While the fact is that the late fifties were already deep jet age and on paper these types were obsolete, but still they had no trouble gaining air superiority over the South Koreans. The South Korean arsenal consisted of 3 unarmed T-6 Texan trainers and 13 liaison aircraft. That is a total of sixteen aircraft none of which were combat ready.
However it had soon become clear that the North Korean Air Force (NKAF) would face a very different enemy. During an U.N. council it was decided that the U.N. forces would intervene in the Korean peninsula.

The United States FEAF (Far East Air Force) was composed of the 5th, 13th and 20th Air Forces, which were based in Japan, Philippines and Okinawa respectively. The World War Two veteran of the China-India-Burma theatre Lt. Gen. George A. Stratemeyer commanded the whole FEAF. The 5th AF commanded by Maj. Gen. Earle E. Partridge received the responsibility of taking on the NKAF in an effort to help the South Korean war effort.

_Request:_ In the passage on air forces at the start of the Korean War, who commanded the whole FEAF?

_Dataset content:_
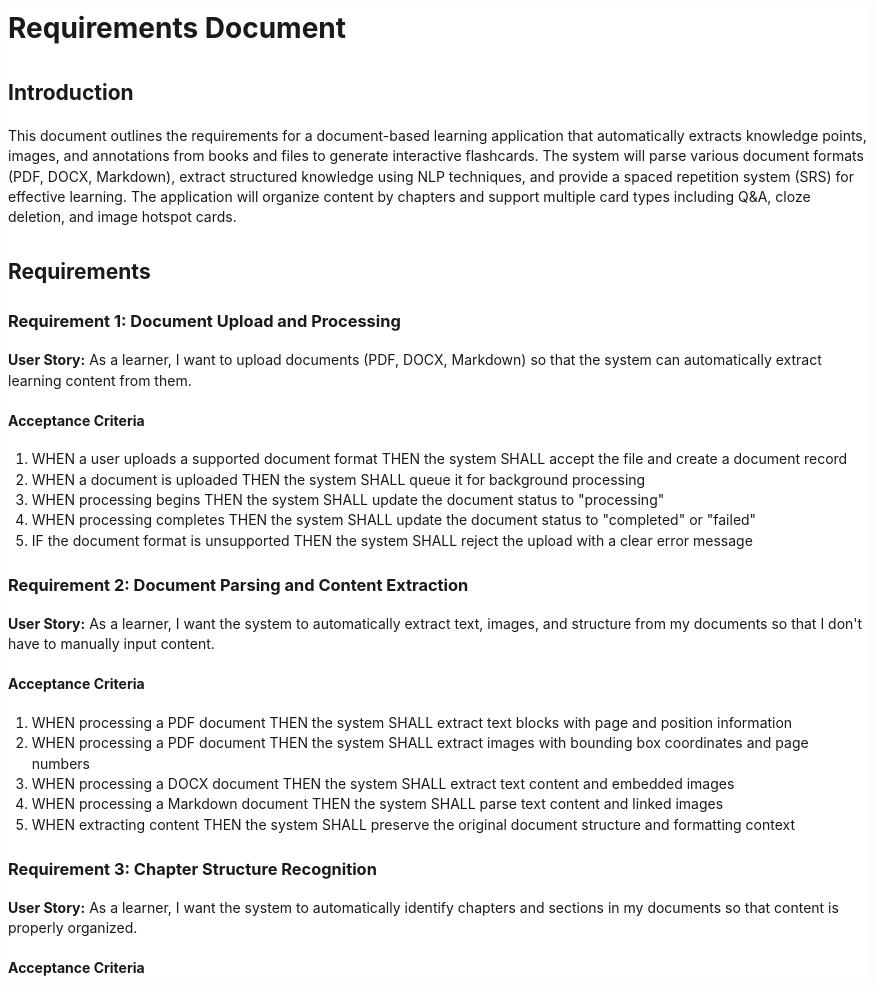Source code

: # Requirements Document

## Introduction

This document outlines the requirements for a document-based learning application that automatically extracts knowledge points, images, and annotations from books and files to generate interactive flashcards. The system will parse various document formats (PDF, DOCX, Markdown), extract structured knowledge using NLP techniques, and provide a spaced repetition system (SRS) for effective learning. The application will organize content by chapters and support multiple card types including Q&A, cloze deletion, and image hotspot cards.

## Requirements

### Requirement 1: Document Upload and Processing

**User Story:** As a learner, I want to upload documents (PDF, DOCX, Markdown) so that the system can automatically extract learning content from them.

#### Acceptance Criteria

1. WHEN a user uploads a supported document format THEN the system SHALL accept the file and create a document record
2. WHEN a document is uploaded THEN the system SHALL queue it for background processing
3. WHEN processing begins THEN the system SHALL update the document status to "processing"
4. WHEN processing completes THEN the system SHALL update the document status to "completed" or "failed"
5. IF the document format is unsupported THEN the system SHALL reject the upload with a clear error message

### Requirement 2: Document Parsing and Content Extraction

**User Story:** As a learner, I want the system to automatically extract text, images, and structure from my documents so that I don't have to manually input content.

#### Acceptance Criteria

1. WHEN processing a PDF document THEN the system SHALL extract text blocks with page and position information
2. WHEN processing a PDF document THEN the system SHALL extract images with bounding box coordinates and page numbers
3. WHEN processing a DOCX document THEN the system SHALL extract text content and embedded images
4. WHEN processing a Markdown document THEN the system SHALL parse text content and linked images
5. WHEN extracting content THEN the system SHALL preserve the original document structure and formatting context

### Requirement 3: Chapter Structure Recognition

**User Story:** As a learner, I want the system to automatically identify chapters and sections in my documents so that content is properly organized.

#### Acceptance Criteria
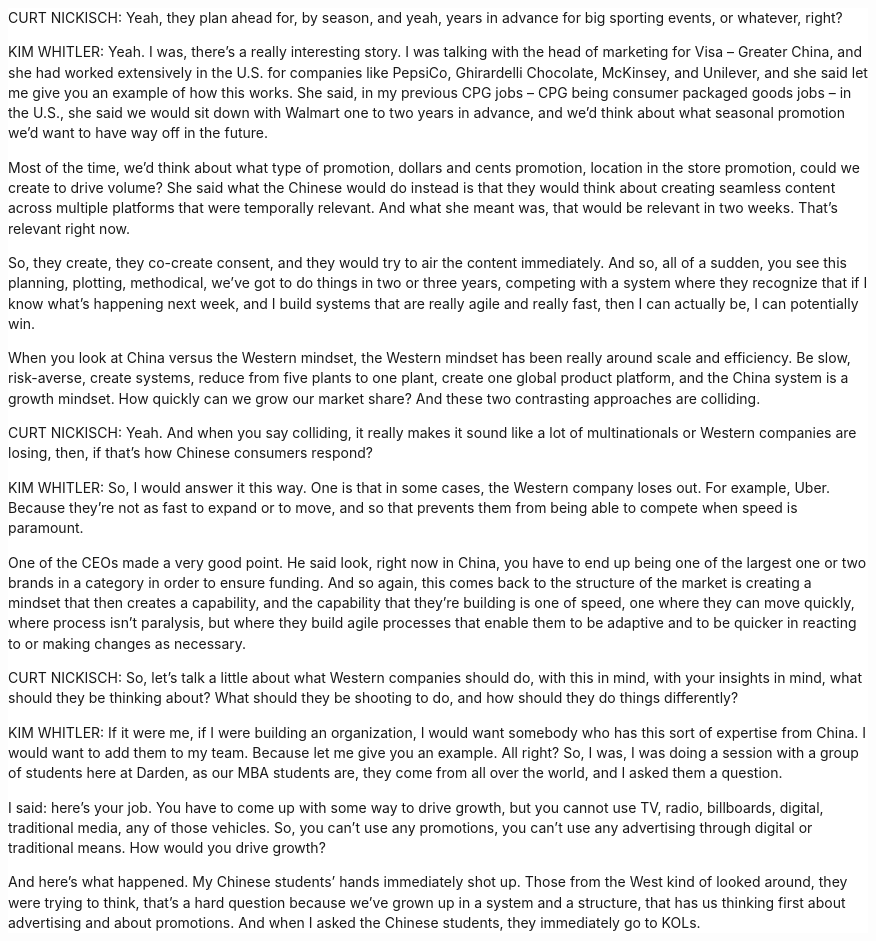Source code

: CURT NICKISCH: Yeah, they plan ahead for, by season, and yeah, years in advance for big sporting events, or whatever, right?

KIM WHITLER: Yeah. I was, there’s a really interesting story. I was talking with the head of marketing for Visa – Greater China, and she had worked extensively in the U.S. for companies like PepsiCo, Ghirardelli Chocolate, McKinsey, and Unilever, and she said let me give you an example of how this works. She said, in my previous CPG jobs – CPG being consumer packaged goods jobs – in the U.S., she said we would sit down with Walmart one to two years in advance, and we’d think about what seasonal promotion we’d want to have way off in the future.

Most of the time, we’d think about what type of promotion, dollars and cents promotion, location in the store promotion, could we create to drive volume? She said what the Chinese would do instead is that they would think about creating seamless content across multiple platforms that were temporally relevant. And what she meant was, that would be relevant in two weeks. That’s relevant right now.

So, they create, they co-create consent, and they would try to air the content immediately. And so, all of a sudden, you see this planning, plotting, methodical, we’ve got to do things in two or three years, competing with a system where they recognize that if I know what’s happening next week, and I build systems that are really agile and really fast, then I can actually be, I can potentially win.

When you look at China versus the Western mindset, the Western mindset has been really around scale and efficiency. Be slow, risk-averse, create systems, reduce from five plants to one plant, create one global product platform, and the China system is a growth mindset. How quickly can we grow our market share? And these two contrasting approaches are colliding.

CURT NICKISCH: Yeah. And when you say colliding, it really makes it sound like a lot of multinationals or Western companies are losing, then, if that’s how Chinese consumers respond?

KIM WHITLER: So, I would answer it this way. One is that in some cases, the Western company loses out. For example, Uber. Because they’re not as fast to expand or to move, and so that prevents them from being able to compete when speed is paramount.

One of the CEOs made a very good point. He said look, right now in China, you have to end up being one of the largest one or two brands in a category in order to ensure funding. And so again, this comes back to the structure of the market is creating a mindset that then creates a capability, and the capability that they’re building is one of speed, one where they can move quickly, where process isn’t paralysis, but where they build agile processes that enable them to be adaptive and to be quicker in reacting to or making changes as necessary.

CURT NICKISCH: So, let’s talk a little about what Western companies should do, with this in mind, with your insights in mind, what should they be thinking about? What should they be shooting to do, and how should they do things differently?

KIM WHITLER: If it were me, if I were building an organization, I would want somebody who has this sort of expertise from China. I would want to add them to my team. Because let me give you an example. All right? So, I was, I was doing a session with a group of students here at Darden, as our MBA students are, they come from all over the world, and I asked them a question.

I said: here’s your job. You have to come up with some way to drive growth, but you cannot use TV, radio, billboards, digital, traditional media, any of those vehicles. So, you can’t use any promotions, you can’t use any advertising through digital or traditional means. How would you drive growth?

And here’s what happened. My Chinese students’ hands immediately shot up. Those from the West kind of looked around, they were trying to think, that’s a hard question because we’ve grown up in a system and a structure, that has us thinking first about advertising and about promotions. And when I asked the Chinese students, they immediately go to KOLs.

_Output of the task:_ Lt. Gen. George A. Stratemeyer